The shipping lines and dockworkers began negotiating in May but still appear to be far from an agreement. The shippers have offered a 17% wage hike over five years, but the real fight is over jurisdictional questions.
Last month, for example, the union offered to accept new technologies that it said would boost productivity and lead to a 30% reduction in highly paid marine clerk jobs. Marine clerks document the movement of goods in and out of the ports, checking trucks at terminal gates and containers moving on and off ships.
In turn, the union asked that only union clerks be used for vessel planning, the configuration of thousands of containers on a given ship. That planning is now done by computer, often at remote locations by nonunion workers.
The shippers rejected that demand, saying those jobs do not belong in the union and that including them actually would increase the union's ranks. It also would not agree to bring under the union all jobs created by new technologies.
Observers in the labor movement as well as the administration said a long history of distrust on both sides has hampered progress.
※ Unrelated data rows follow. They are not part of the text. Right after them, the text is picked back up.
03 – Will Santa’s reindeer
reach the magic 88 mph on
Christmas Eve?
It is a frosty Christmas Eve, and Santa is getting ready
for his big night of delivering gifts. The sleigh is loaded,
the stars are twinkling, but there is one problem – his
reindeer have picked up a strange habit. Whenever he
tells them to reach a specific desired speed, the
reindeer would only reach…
And indeed, the shippers and the union have general complaints about each other.
The Pacific Maritime Assn., which primarily represents foreign-owned shipping companies, says the union has never had to bargain because it has traditionally used the threat of a strike to get whatever it wants.
The ILWU, on the other hand, says the employers group is not negotiating seriously in this round because it is counting on federal intervention if a strike is called.
National labor leaders, including the AFL-CIO, are watching the ILWU talks closely as a bellwether for future negotiations in which the White House also might intervene.